**Soal Dikerjakan:**
Tolong jawab tiga pertanyaan berikut berdasarkan kutipan terpilih.
(a) Apa yang kian dikuras oleh kehidupan di dunia maya setiap harinya?
(b) Ruang apa milik pengguna yang dirampas tanpa disadari?
(c) Apa contoh ketidakmampuan yang disebutkan?

**Kutipan Terpilih:**
=-=-=
Belum lagi perkara kehidupan di dunia maya—media
sosial—yang kian menguras daya hidup kita setiap harinya. Berlomba-lomba meraih
ina-ini-itu-anu, mencari pengakuan, dan kebutuhan memperluas jaringan/relasi
dengan jumlah pengikut. Bahkan, hingga merampas ruang privat penggunanya—tanpa
disadari. Masyarakat saat ini, kemudian, sering dibilang lemah dan memang
demikian adanya. Tantangan zaman tentu berubah dan pencapaian-pencapaian
manusia beserta kemampuannya pun turut berubah. Pun, jangan lupakan
ketidakmampuan-ketidakmampuannya. Bersosialisasi dan berinteraksi secara
langsung, misalnya. Sebut saja memang kita terlalu banyak bersembunyi.
=-=-=
**Data yang Diberikan:**
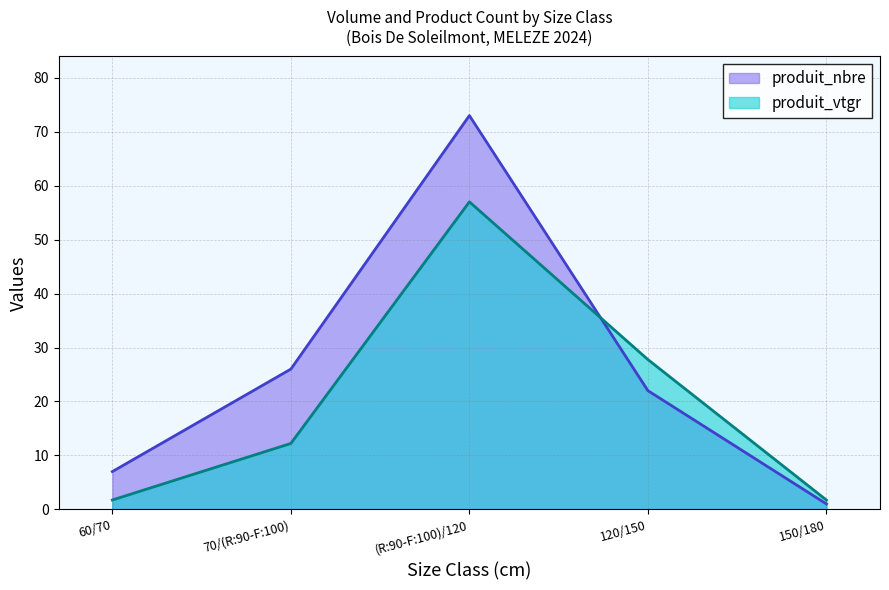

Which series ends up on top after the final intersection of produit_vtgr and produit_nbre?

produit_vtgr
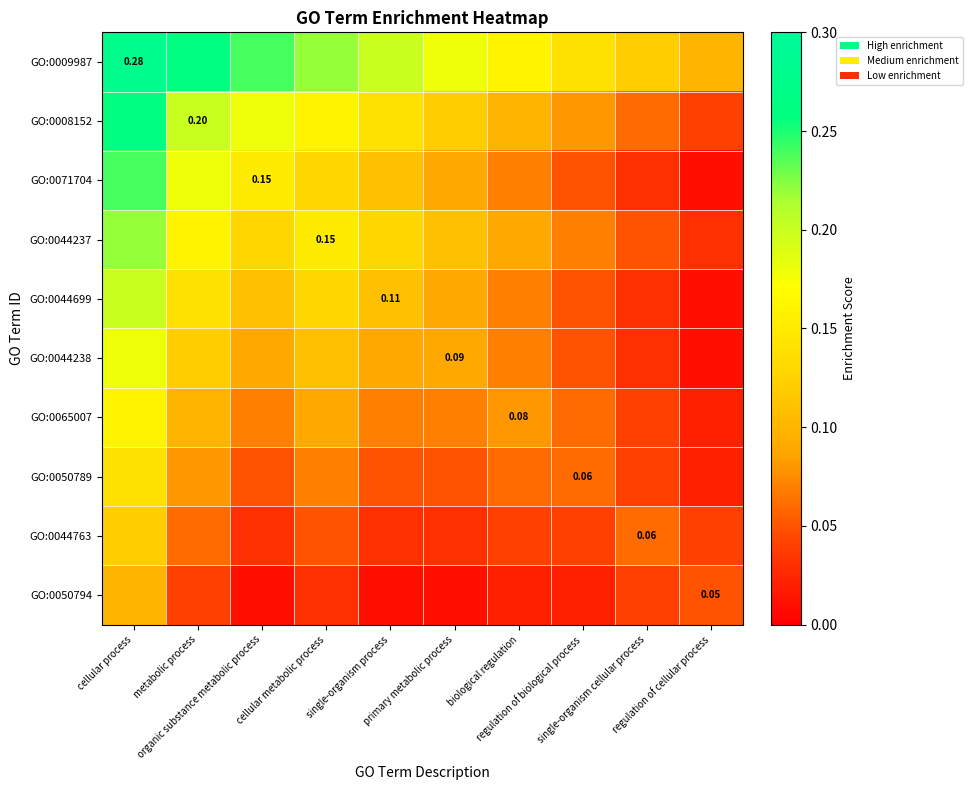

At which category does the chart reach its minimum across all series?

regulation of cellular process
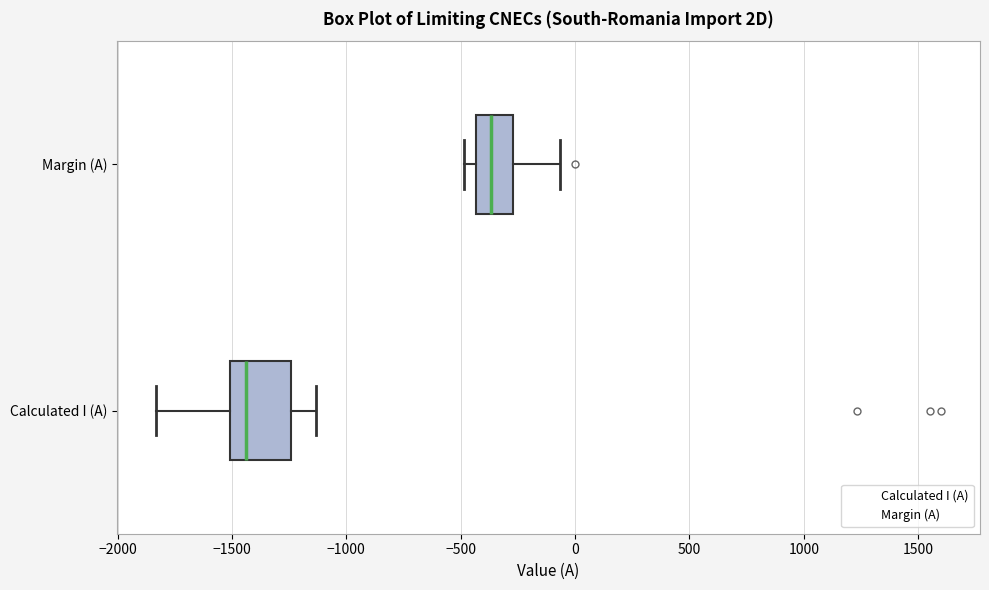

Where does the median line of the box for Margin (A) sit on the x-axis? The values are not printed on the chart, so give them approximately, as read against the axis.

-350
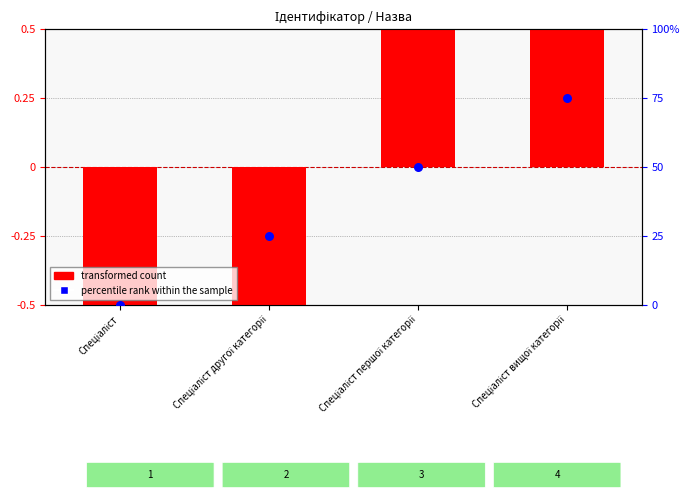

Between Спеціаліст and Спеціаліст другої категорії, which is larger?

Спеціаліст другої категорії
=-=-=
**Jawaban Latihan:**
(a) Daya hidup kita.
(b) Ruang privat penggunanya.
(c) Bersosialisasi dan berinteraksi secara langsung.